Happily, the smart design is accompanied by top-notch fit and finish. Quality materials are used throughout, while the beautifully damped switchgear looks and feels upmarket. Other highlights include the neatly stitched, leather-effect dash, metal-finish stereo controls and the classy analogue clock.
As you’d expect, the GS comes overflowing with standard kit, including three-zone climate control, sat-nav, heated and ventilated front seats and a 17-speaker Mark Levinson hi-fi set-up. The Lexus’ centre rear armrest folds down to reveal remote controls for the stereo, air-conditioning and heated rear bench.

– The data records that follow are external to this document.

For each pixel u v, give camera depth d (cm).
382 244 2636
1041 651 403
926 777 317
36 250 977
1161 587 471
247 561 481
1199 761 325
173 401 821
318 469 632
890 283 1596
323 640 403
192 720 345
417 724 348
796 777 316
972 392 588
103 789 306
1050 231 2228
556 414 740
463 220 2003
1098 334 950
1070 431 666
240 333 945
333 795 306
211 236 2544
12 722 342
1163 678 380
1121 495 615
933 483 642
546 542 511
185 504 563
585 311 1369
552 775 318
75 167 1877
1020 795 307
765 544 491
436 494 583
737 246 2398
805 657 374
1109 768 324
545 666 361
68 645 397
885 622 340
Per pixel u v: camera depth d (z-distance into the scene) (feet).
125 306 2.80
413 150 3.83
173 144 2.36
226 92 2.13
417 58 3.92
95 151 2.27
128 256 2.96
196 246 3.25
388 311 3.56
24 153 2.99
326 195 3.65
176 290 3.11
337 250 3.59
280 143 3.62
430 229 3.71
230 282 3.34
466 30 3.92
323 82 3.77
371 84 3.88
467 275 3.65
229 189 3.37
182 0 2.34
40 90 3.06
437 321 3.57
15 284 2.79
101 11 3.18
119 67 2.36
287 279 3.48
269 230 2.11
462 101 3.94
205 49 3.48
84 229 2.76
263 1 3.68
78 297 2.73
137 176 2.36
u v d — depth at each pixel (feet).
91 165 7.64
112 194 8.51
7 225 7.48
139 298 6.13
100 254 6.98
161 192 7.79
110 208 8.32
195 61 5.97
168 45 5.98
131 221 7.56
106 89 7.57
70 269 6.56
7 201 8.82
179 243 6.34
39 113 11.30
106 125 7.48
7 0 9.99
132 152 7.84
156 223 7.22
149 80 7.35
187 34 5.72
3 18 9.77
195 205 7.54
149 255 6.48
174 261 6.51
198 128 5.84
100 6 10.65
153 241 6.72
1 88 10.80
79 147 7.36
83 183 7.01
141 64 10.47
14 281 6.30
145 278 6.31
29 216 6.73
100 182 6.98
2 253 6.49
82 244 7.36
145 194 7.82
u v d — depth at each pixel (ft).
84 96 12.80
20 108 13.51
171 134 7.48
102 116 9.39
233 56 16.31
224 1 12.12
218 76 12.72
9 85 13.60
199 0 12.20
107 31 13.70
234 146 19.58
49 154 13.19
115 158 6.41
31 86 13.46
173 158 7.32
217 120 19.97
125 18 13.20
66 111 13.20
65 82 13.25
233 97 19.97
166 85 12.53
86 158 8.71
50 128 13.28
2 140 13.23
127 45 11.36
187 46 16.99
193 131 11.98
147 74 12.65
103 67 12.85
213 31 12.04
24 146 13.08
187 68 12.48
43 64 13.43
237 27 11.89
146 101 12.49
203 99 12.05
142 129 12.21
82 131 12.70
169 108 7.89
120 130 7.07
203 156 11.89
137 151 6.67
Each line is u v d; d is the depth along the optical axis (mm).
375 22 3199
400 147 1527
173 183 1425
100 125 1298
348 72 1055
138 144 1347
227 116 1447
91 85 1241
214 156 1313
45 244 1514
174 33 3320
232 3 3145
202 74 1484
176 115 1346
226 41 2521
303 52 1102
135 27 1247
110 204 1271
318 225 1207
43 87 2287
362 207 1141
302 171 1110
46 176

The GS F ramps things up inside, with a sportier design for the cabin. this includes sports seats, some extra flashes of Alcantara and a high-tech digital rev counter that changes design depending on the driving mode. But fundamentally the F boasts the same exacting build quality as the rest of the range, with lots of expensive leather and tactile materials lining the interior.
Sat-nav, stereo and infotainment
While the sat-nav system itself comes as standard and works well, sadly the user interface is very frustrating. The mouse-like knob on the centre console makes it impossible to make an accurate selection quickly and entering a postcode is particularly fiddly.
Practicality, comfort and boot space
While the Lexus doesn't quite have the same amounts of room in the rear as its rivals, it will be fine for most uses. Adults over 6 feet tall will find it a squeeze to get behind the driver, however. The rear bench can be heated, too, while the front passenger seat has a 'chauffeur' function. This allows rear occupants to remotely slide the chair forward to create more space.
The GS is 4.8m long, 1.8m wide and 1.4m high, which is similar to other cars in its class. The most notable measure is the weight - the GS is from 1,730kg-1.920kg, which is much heavier than cars like the Audi A6. That's because of the batteries for the hybrid drivetrain.
Opening the standard powered tailgate reveals a 450-litre boot. There’s significant wheelarch intrusion, while the installation of the hybrid running gear means there’s no folding rear bench or even a handy ski-hatch.
Reliability and Safety
Lexus has forged an enviable reputation for building reliable cars, and this is reflected in its impressive first-place finish in our Driver Power 2015 satisfaction survey. The GS finished 6th overall for reliability too, and since little has changed in the recent facelift we expect this one to be just as reliable. Plus, in the unlikely event something does go wrong with your car, you’ll be guaranteed first-class service from the brand’s dealers, which took overall honours in our poll every year since 2002.
The current GS hasn’t been tested by Euro NCAP, but there shouldn’t be any concerns about safety. All models get 10 airbags, stability control, blind spot monitoring and rear cross traffic alert, which warns the driver of approaching cars when reversing out of a space.